#### [WHAT YOU WILL DO]
Every line of the entries below from the one containing "15: (847, 143, 0.51)" to the one containing "33: (742, 364, 0.70)", both ends included, must be written out exactly. No other line belongs in the answer.

● ● ● ● ● ● ●

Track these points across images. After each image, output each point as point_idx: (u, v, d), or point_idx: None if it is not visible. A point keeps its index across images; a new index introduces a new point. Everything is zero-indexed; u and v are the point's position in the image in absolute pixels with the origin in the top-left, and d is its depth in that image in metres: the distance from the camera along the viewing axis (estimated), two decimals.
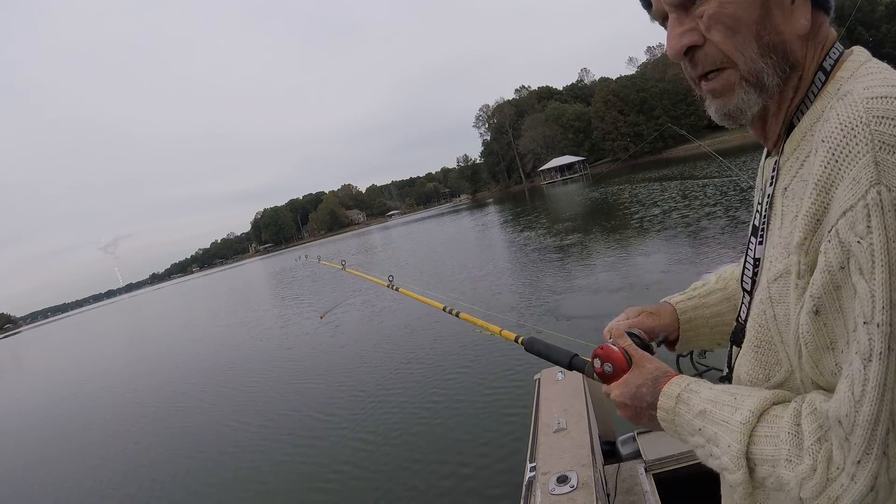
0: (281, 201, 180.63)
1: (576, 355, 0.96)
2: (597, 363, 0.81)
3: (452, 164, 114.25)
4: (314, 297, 16.87)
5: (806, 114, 0.63)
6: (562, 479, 1.44)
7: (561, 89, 79.10)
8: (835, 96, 0.58)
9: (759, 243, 0.70)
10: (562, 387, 2.01)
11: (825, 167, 0.53)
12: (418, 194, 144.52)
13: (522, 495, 1.49)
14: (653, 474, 1.89)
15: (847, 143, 0.51)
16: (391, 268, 18.81)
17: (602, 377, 0.81)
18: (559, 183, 58.34)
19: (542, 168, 66.58)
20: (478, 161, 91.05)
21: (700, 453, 0.66)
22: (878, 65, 0.59)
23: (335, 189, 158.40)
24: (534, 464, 1.57)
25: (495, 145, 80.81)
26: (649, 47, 68.42)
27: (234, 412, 7.09)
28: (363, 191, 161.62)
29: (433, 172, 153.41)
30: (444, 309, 2.33)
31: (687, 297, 0.95)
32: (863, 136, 0.50)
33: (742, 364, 0.70)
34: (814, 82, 0.63)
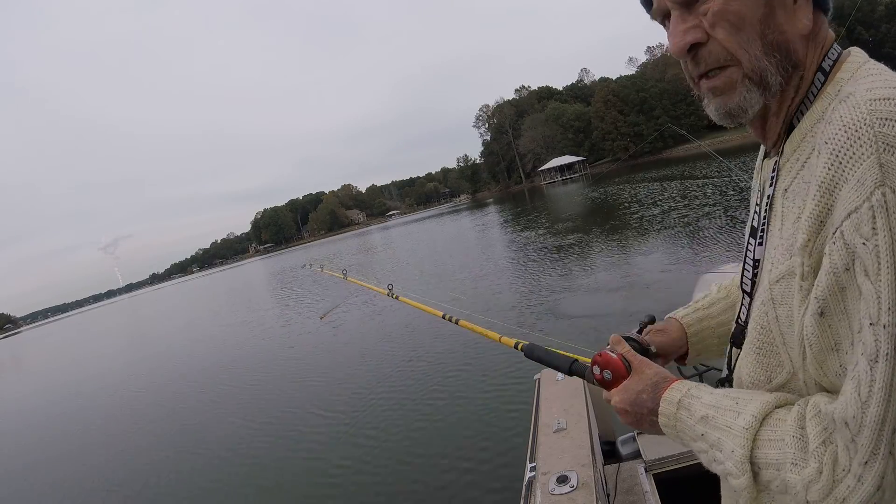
0: (281, 201, 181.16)
1: (575, 361, 0.96)
2: (596, 370, 0.82)
3: (452, 164, 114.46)
4: (314, 296, 16.86)
5: (806, 114, 0.62)
6: (562, 479, 1.43)
7: (561, 89, 79.06)
8: (836, 98, 0.58)
9: (758, 244, 0.70)
10: (562, 387, 2.00)
11: (829, 169, 0.53)
12: (418, 194, 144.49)
13: (522, 495, 1.49)
14: (653, 474, 1.88)
15: (851, 145, 0.51)
16: (392, 268, 18.85)
17: (602, 384, 0.81)
18: (559, 183, 58.34)
19: (542, 168, 66.57)
20: (478, 161, 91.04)
21: (703, 458, 0.66)
22: (876, 66, 0.60)
23: (335, 189, 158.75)
24: (534, 464, 1.57)
25: (495, 145, 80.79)
26: (649, 47, 68.49)
27: (236, 410, 7.11)
28: (363, 191, 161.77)
29: (433, 172, 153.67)
30: (443, 317, 2.35)
31: (692, 311, 0.96)
32: (867, 138, 0.50)
33: (743, 366, 0.69)
34: (813, 83, 0.62)
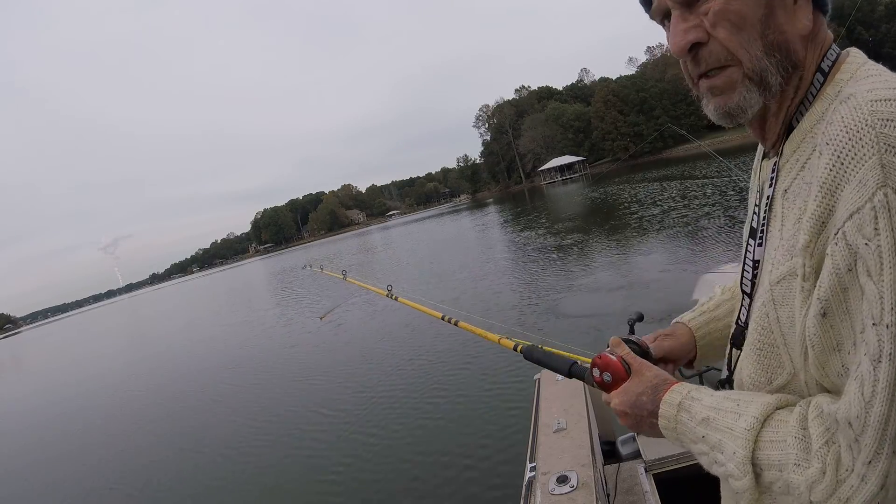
0: (281, 201, 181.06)
1: (575, 363, 0.96)
2: (595, 372, 0.82)
3: (452, 164, 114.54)
4: (314, 297, 16.87)
5: (806, 115, 0.62)
6: (562, 479, 1.43)
7: (561, 89, 79.10)
8: (836, 98, 0.58)
9: (757, 245, 0.70)
10: (562, 387, 2.00)
11: (830, 169, 0.53)
12: (418, 194, 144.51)
13: (522, 495, 1.49)
14: (653, 474, 1.88)
15: (853, 146, 0.51)
16: (391, 268, 18.86)
17: (602, 386, 0.81)
18: (559, 183, 58.35)
19: (542, 168, 66.58)
20: (478, 161, 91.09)
21: (704, 461, 0.66)
22: (875, 67, 0.60)
23: (335, 189, 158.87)
24: (534, 464, 1.57)
25: (495, 145, 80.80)
26: (649, 47, 68.58)
27: (237, 409, 7.12)
28: (363, 191, 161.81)
29: (433, 172, 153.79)
30: (442, 318, 2.35)
31: (698, 314, 0.96)
32: (869, 139, 0.50)
33: (744, 367, 0.69)
34: (812, 83, 0.62)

● ● ● ● ● ● ●

#### [RESPONSE FOR THIS EXERCISE]
15: (847, 143, 0.51)
16: (391, 268, 18.81)
17: (602, 377, 0.81)
18: (559, 183, 58.34)
19: (542, 168, 66.58)
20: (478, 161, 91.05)
21: (700, 453, 0.66)
22: (878, 65, 0.59)
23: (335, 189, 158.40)
24: (534, 464, 1.57)
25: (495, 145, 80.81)
26: (649, 47, 68.42)
27: (234, 412, 7.09)
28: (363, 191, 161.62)
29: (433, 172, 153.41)
30: (444, 309, 2.33)
31: (687, 297, 0.95)
32: (863, 136, 0.50)
33: (742, 364, 0.70)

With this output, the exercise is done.